* **Work to complete**: Please rewrite all of the data below as a Markdown table with two columns, Row and Line, giving each line its own numbered row. Leave out blank lines and the pictures.

* **Dataset records**:
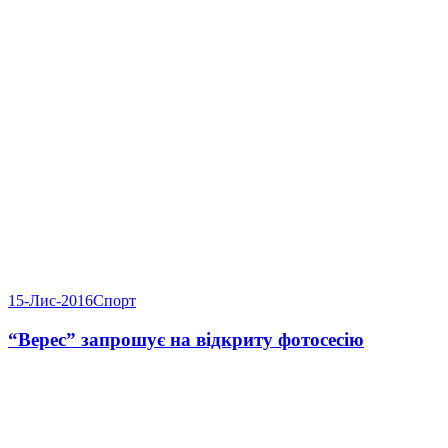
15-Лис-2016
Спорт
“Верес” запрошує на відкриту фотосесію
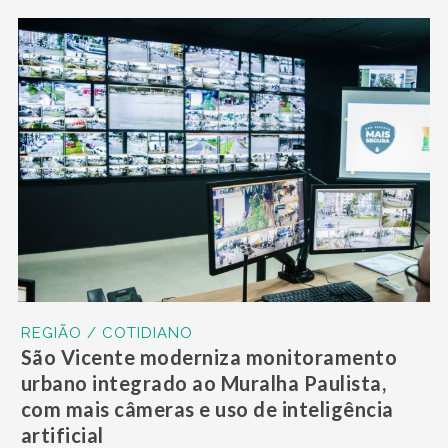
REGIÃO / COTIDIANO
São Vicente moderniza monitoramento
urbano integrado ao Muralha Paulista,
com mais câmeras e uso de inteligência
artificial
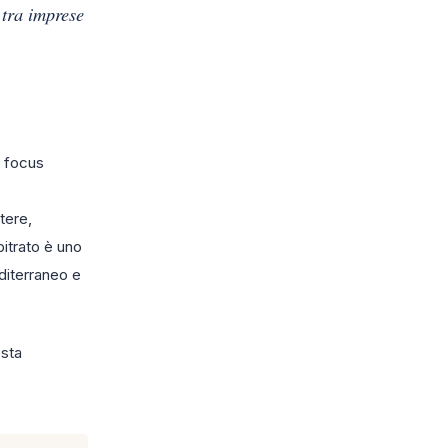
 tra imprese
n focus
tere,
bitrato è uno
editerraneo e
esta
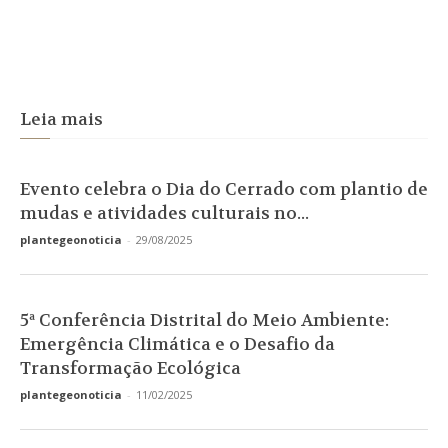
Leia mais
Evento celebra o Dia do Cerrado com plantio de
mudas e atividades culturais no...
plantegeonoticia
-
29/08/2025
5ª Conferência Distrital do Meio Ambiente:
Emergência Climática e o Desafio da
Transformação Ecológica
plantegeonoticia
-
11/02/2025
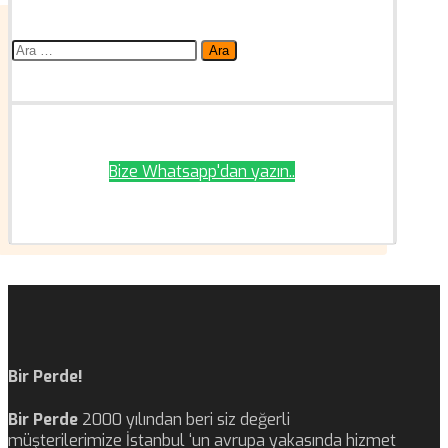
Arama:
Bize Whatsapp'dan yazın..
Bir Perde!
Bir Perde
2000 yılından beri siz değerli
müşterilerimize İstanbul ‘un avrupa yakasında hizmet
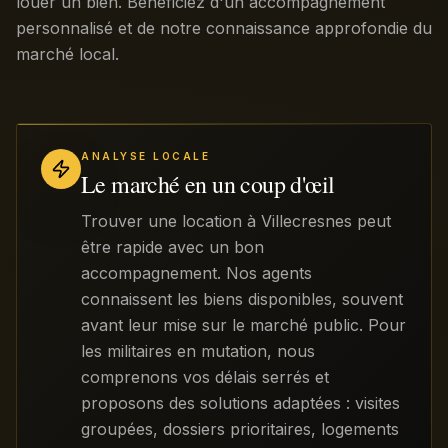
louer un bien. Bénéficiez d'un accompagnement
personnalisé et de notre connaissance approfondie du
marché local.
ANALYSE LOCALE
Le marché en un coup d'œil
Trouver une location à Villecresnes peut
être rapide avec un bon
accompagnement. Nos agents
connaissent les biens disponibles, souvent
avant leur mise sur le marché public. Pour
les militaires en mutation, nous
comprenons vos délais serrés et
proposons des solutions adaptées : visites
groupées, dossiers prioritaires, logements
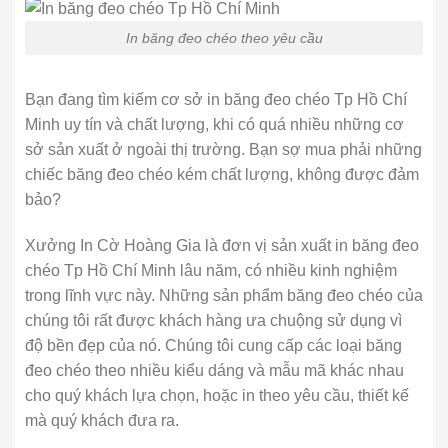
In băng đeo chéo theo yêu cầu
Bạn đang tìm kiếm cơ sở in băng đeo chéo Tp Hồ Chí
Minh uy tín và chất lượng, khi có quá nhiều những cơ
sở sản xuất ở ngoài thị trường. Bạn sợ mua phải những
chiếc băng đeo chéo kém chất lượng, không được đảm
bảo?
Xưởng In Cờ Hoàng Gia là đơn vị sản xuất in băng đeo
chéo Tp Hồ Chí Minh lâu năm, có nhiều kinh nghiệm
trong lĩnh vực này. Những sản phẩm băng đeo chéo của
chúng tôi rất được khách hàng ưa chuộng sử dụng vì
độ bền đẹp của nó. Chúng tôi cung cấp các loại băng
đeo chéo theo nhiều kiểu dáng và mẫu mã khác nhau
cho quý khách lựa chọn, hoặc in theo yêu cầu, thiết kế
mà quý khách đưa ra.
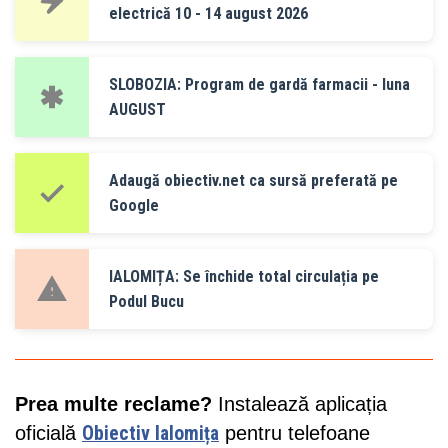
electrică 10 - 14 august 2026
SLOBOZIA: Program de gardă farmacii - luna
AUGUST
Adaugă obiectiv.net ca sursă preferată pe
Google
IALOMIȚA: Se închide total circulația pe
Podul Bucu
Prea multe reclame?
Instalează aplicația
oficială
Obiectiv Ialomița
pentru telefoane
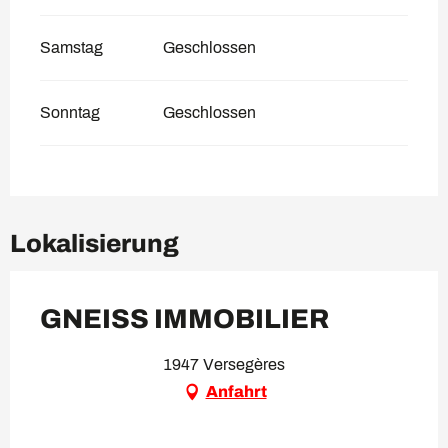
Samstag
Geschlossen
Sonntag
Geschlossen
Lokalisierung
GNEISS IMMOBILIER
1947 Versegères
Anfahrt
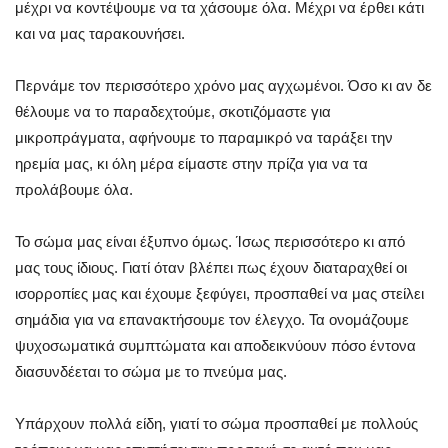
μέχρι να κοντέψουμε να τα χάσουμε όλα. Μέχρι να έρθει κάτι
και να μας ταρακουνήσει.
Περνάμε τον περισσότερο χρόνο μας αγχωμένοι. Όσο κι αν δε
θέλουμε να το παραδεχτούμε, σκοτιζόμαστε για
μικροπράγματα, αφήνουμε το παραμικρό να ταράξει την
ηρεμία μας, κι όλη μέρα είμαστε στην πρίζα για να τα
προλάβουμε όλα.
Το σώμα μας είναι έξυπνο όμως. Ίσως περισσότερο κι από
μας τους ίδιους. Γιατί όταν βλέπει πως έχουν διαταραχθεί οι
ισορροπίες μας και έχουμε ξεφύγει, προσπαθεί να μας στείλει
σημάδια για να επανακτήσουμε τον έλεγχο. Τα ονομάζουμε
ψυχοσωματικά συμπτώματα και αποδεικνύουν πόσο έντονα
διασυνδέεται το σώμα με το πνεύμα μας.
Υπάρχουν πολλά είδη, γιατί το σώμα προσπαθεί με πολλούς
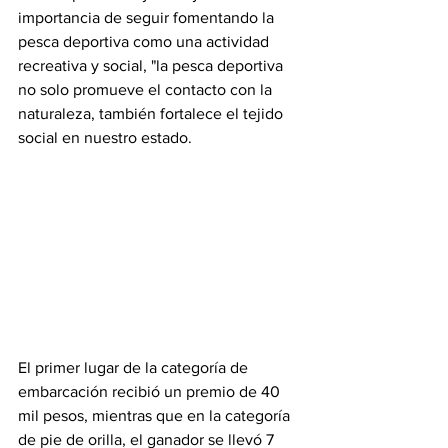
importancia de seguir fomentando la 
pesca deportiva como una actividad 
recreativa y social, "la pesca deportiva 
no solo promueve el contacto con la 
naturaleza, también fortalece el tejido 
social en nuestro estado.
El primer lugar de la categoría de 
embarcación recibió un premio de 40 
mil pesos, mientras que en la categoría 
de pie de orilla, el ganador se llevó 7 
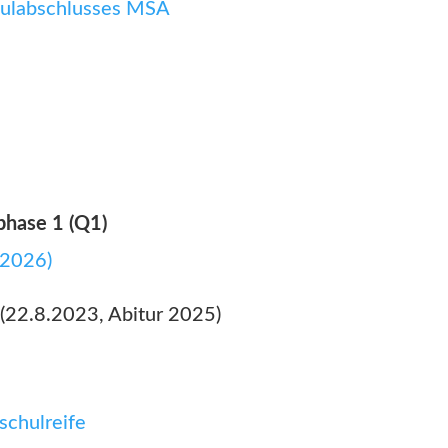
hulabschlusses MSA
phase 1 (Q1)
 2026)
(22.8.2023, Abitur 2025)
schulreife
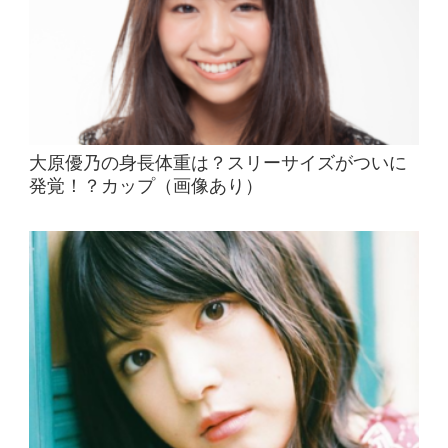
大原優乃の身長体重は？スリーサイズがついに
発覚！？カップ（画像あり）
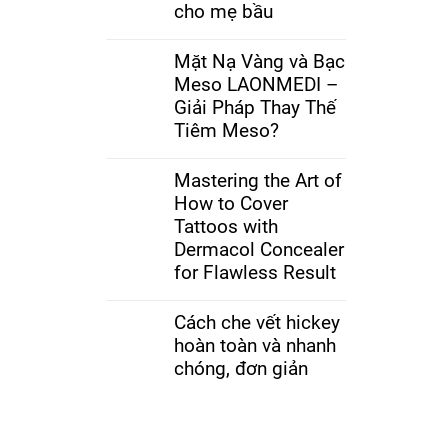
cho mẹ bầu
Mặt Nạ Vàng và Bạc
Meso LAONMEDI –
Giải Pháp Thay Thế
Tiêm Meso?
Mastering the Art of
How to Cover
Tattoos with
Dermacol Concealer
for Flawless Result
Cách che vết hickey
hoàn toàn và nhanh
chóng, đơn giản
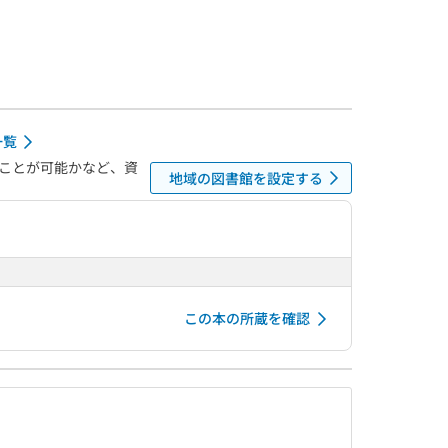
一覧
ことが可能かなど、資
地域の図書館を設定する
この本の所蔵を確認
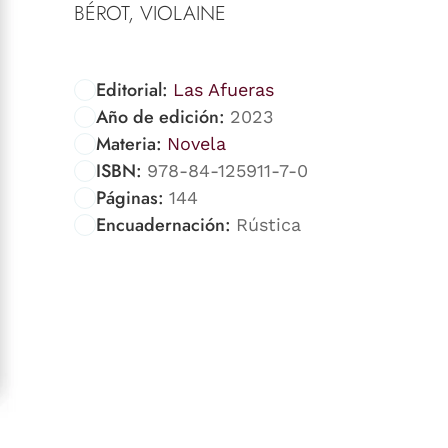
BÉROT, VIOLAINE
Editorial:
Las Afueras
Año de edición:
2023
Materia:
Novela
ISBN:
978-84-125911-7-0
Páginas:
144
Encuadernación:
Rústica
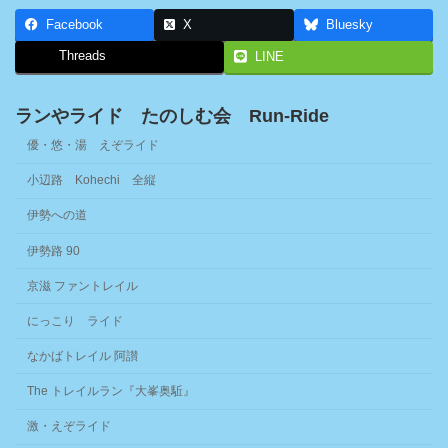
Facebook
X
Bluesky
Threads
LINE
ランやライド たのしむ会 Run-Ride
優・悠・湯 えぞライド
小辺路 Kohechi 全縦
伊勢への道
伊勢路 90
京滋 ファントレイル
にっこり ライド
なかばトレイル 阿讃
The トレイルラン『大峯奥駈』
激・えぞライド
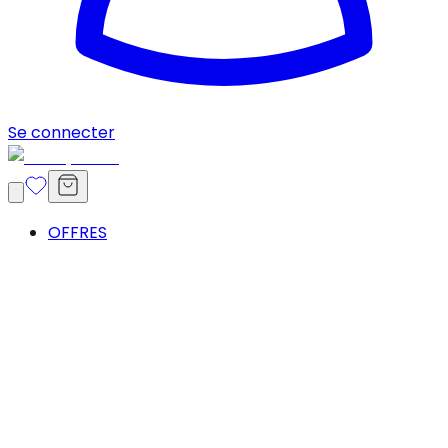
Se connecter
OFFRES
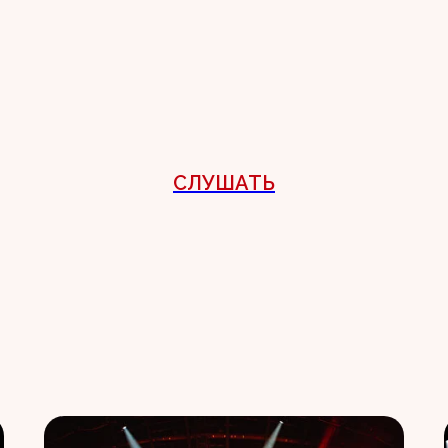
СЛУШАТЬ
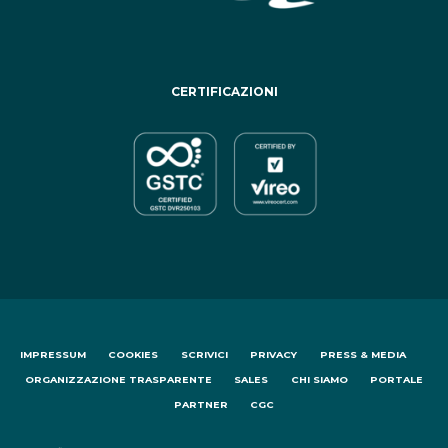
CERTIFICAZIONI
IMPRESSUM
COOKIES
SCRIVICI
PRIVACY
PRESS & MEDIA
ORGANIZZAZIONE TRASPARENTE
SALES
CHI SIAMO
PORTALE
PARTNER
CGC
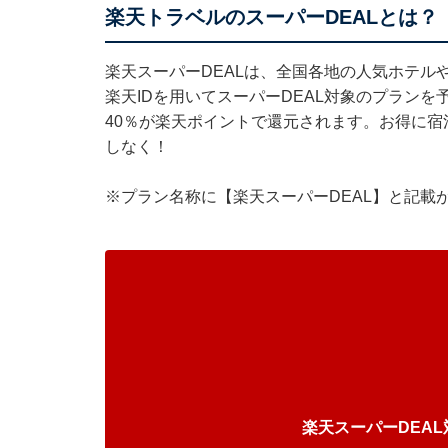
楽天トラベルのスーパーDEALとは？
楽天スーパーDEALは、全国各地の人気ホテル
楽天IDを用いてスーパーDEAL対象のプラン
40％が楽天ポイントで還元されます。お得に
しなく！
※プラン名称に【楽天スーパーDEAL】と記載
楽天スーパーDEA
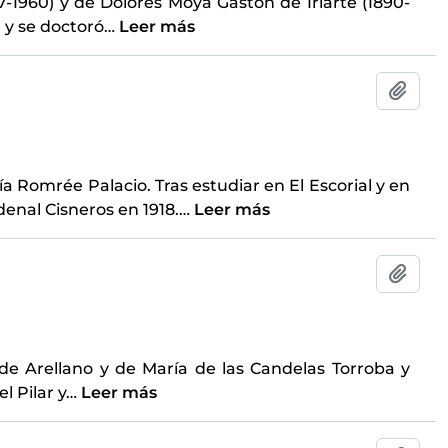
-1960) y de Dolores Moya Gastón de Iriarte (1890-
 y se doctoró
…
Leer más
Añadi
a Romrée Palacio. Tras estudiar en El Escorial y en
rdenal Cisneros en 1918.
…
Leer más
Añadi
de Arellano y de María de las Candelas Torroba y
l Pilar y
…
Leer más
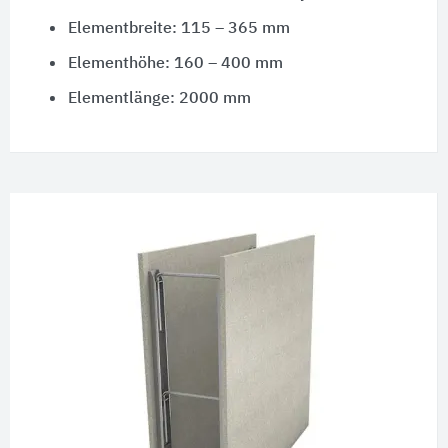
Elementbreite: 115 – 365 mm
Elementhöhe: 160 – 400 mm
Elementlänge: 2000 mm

* **Exercise answer**:
| Row | Line |
|---|---|
| 1 | 15-Лис-2016 |
| 2 | Спорт |
| 3 | “Верес” запрошує на відкриту фотосесію |
| 4 | REGIÃO / COTIDIANO |
| 5 | São Vicente moderniza monitoramento |
| 6 | urbano integrado ao Muralha Paulista, |
| 7 | com mais câmeras e uso de inteligência |
| 8 | artificial |
| 9 |  tra imprese |
| 10 | n focus |
| 11 | tere, |
| 12 | bitrato è uno |
| 13 | editerraneo e |
| 14 | esta |
| 15 | Leia mais |
| 16 | Evento celebra o Dia do Cerrado com plantio de |
| 17 | mudas e atividades culturais no... |
| 18 | plantegeonoticia |
| 19 | - |
| 20 | 29/08/2025 |
| 21 | 5ª Conferência Distrital do Meio Ambiente: |
| 22 | Emergência Climática e o Desafio da |
| 23 | Transformação Ecológica |
| 24 | plantegeonoticia |
| 25 | - |
| 26 | 11/02/2025 |
| 27 | Arama: |
| 28 | Bize Whatsapp'dan yazın.. |
| 29 | Bir Perde! |
| 30 | Bir Perde |
| 31 | 2000 yılından beri siz değerli |
| 32 | müşterilerimize İstanbul ‘un avrupa yakasında hizmet |
| 33 | louer un bien. Bénéficiez d'un accompagnement |
| 34 | personnalisé et de notre connaissance approfondie du |
| 35 | marché local. |
| 36 | ANALYSE LOCALE |
| 37 | Le marché en un coup d'œil |
| 38 | Trouver une location à Villecresnes peut |
| 39 | être rapide avec un bon |
| 40 | accompagnement. Nos agents |
| 41 | connaissent les biens disponibles, souvent |
| 42 | avant leur mise sur le marché public. Pour |
| 43 | les militaires en mutation, nous |
| 44 | comprenons vos délais serrés et |
| 45 | proposons des solutions adaptées : visites |
| 46 | groupées, dossiers prioritaires, logements |
| 47 | In băng đeo chéo theo yêu cầu |
| 48 | Bạn đang tìm kiếm cơ sở in băng đeo chéo Tp Hồ Chí |
| 49 | Minh uy tín và chất lượng, khi có quá nhiều những cơ |
| 50 | sở sản xuất ở ngoài thị trường. Bạn sợ mua phải những |
| 51 | chiếc băng đeo chéo kém chất lượng, không được đảm |
| 52 | bảo? |
| 53 | Xưởng In Cờ Hoàng Gia là đơn vị sản xuất in băng đeo |
| 54 | chéo Tp Hồ Chí Minh lâu năm, có nhiều kinh nghiệm |
| 55 | trong lĩnh vực này. Những sản phẩm băng đeo chéo của |
| 56 | chúng tôi rất được khách hàng ưa chuộng sử dụng vì |
| 57 | độ bền đẹp của nó. Chúng tôi cung cấp các loại băng |
| 58 | đeo chéo theo nhiều kiểu dáng và mẫu mã khác nhau |
| 59 | cho quý khách lựa chọn, hoặc in theo yêu cầu, thiết kế |
| 60 | mà quý khách đưa ra. |
| 61 | electrică 10 - 14 august 2026 |
| 62 | SLOBOZIA: Program de gardă farmacii - luna |
| 63 | AUGUST |
| 64 | Adaugă obiectiv.net ca sursă preferată pe |
| 65 | Google |
| 66 | IALOMIȚA: Se închide total circulația pe |
| 67 | Podul Bucu |
| 68 | Prea multe reclame? |
| 69 | Instalează aplicația |
| 70 | oficială |
| 71 | Obiectiv Ialomița |
| 72 | pentru telefoane |
| 73 | Samstag |
| 74 | Geschlossen |
| 75 | Sonntag |
| 76 | Geschlossen |
| 77 | Lokalisierung |
| 78 | GNEISS IMMOBILIER |
| 79 | 1947 Versegères |
| 80 | Anfahrt |
| 81 | μέχρι να κοντέψουμε να τα χάσουμε όλα. Μέχρι να έρθει κάτι |
| 82 | και να μας ταρακουνήσει. |
| 83 | Περνάμε τον περισσότερο χρόνο μας αγχωμένοι. Όσο κι αν δε |
| 84 | θέλουμε να το παραδεχτούμε, σκοτιζόμαστε για |
| 85 | μικροπράγματα, αφήνουμε το παραμικρό να ταράξει την |
| 86 | ηρεμία μας, κι όλη μέρα είμαστε στην πρίζα για να τα |
| 87 | προλάβουμε όλα. |
| 88 | Το σώμα μας είναι έξυπνο όμως. Ίσως περισσότερο κι από |
| 89 | μας τους ίδιους. Γιατί όταν βλέπει πως έχουν διαταραχθεί οι |
| 90 | ισορροπίες μας και έχουμε ξεφύγει, προσπαθεί να μας στείλει |
| 91 | σημάδια για να επανακτήσουμε τον έλεγχο. Τα ονομάζουμε |
| 92 | ψυχοσωματικά συμπτώματα και αποδεικνύουν πόσο έντονα |
| 93 | διασυνδέεται το σώμα με το πνεύμα μας. |
| 94 | Υπάρχουν πολλά είδη, γιατί το σώμα προσπαθεί με πολλούς |
| 95 | importancia de seguir fomentando la  |
| 96 | pesca deportiva como una actividad  |
| 97 | recreativa y social, "la pesca deportiva  |
| 98 | no solo promueve el contacto con la  |
| 99 | naturaleza, también fortalece el tejido  |
| 100 | social en nuestro estado. |
| 101 | El primer lugar de la categoría de  |
| 102 | embarcación recibió un premio de 40  |
| 103 | mil pesos, mientras que en la categoría  |
| 104 | de pie de orilla, el ganador se llevó 7  |
| 105 | hulabschlusses MSA |
| 106 | phase 1 (Q1) |
| 107 |  2026) |
| 108 | (22.8.2023, Abitur 2025) |
| 109 | schulreife |
| 110 | 大原優乃の身長体重は？スリーサイズがついに |
| 111 | 発覚！？カップ（画像あり） |
| 112 | cho mẹ bầu |
| 113 | Mặt Nạ Vàng và Bạc |
| 114 | Meso LAONMEDI – |
| 115 | Giải Pháp Thay Thế |
| 116 | Tiêm Meso? |
| 117 | Mastering the Art of |
| 118 | How to Cover |
| 119 | Tattoos with |
| 120 | Dermacol Concealer |
| 121 | for Flawless Result |
| 122 | Cách che vết hickey |
| 123 | hoàn toàn và nhanh |
| 124 | chóng, đơn giản |
| 125 | 一覧 |
| 126 | ことが可能かなど、資 |
| 127 | 地域の図書館を設定する |
| 128 | この本の所蔵を確認 |
| 129 | BÉROT, VIOLAINE |
| 130 | Editorial: |
| 131 | Las Afueras |
| 132 | Año de edición: |
| 133 | 2023 |
| 134 | Materia: |
| 135 | Novela |
| 136 | ISBN: |
| 137 | 978-84-125911-7-0 |
| 138 | Páginas: |
| 139 | 144 |
| 140 | Encuadernación: |
| 141 | Rústica |
| 142 | Facebook |
| 143 | X |
| 144 | Bluesky |
| 145 | Threads |
| 146 | LINE |
| 147 | ランやライド たのしむ会 Run-Ride |
| 148 | 優・悠・湯 えぞライド |
| 149 | 小辺路 Kohechi 全縦 |
| 150 | 伊勢への道 |
| 151 | 伊勢路 90 |
| 152 | 京滋 ファントレイル |
| 153 | にっこり ライド |
| 154 | なかばトレイル 阿讃 |
| 155 | The トレイルラン『大峯奥駈』 |
| 156 | 激・えぞライド |
| 157 | Se connecter |
| 158 | OFFRES |
| 159 | СЛУШАТЬ |
| 160 | CERTIFICAZIONI |
| 161 | IMPRESSUM |
| 162 | COOKIES |
| 163 | SCRIVICI |
| 164 | PRIVACY |
| 165 | PRESS & MEDIA |
| 166 | ORGANIZZAZIONE TRASPARENTE |
| 167 | SALES |
| 168 | CHI SIAMO |
| 169 | PORTALE |
| 170 | PARTNER |
| 171 | CGC |
| 172 | 楽天トラベルのスーパーDEALとは？ |
| 173 | 楽天スーパーDEALは、全国各地の人気ホテル |
| 174 | 楽天IDを用いてスーパーDEAL対象のプラン |
| 175 | 40％が楽天ポイントで還元されます。お得に |
| 176 | しなく！ |
| 177 | ※プラン名称に【楽天スーパーDEAL】と記載 |
| 178 | 楽天スーパーDEA |
| 179 | -1960) y de Dolores Moya Gastón de Iriarte (1890- |
| 180 |  y se doctoró |
| 181 | … |
| 182 | Leer más |
| 183 | Añadi |
| 184 | a Romrée Palacio. Tras estudiar en El Escorial y en |
| 185 | rdenal Cisneros en 1918. |
| 186 | … |
| 187 | Leer más |
| 188 | Añadi |
| 189 | de Arellano y de María de las Candelas Torroba y |
| 190 | l Pilar y |
| 191 | … |
| 192 | Leer más |
| 193 | Elementbreite: 115 – 365 mm |
| 194 | Elementhöhe: 160 – 400 mm |
| 195 | Elementlänge: 2000 mm |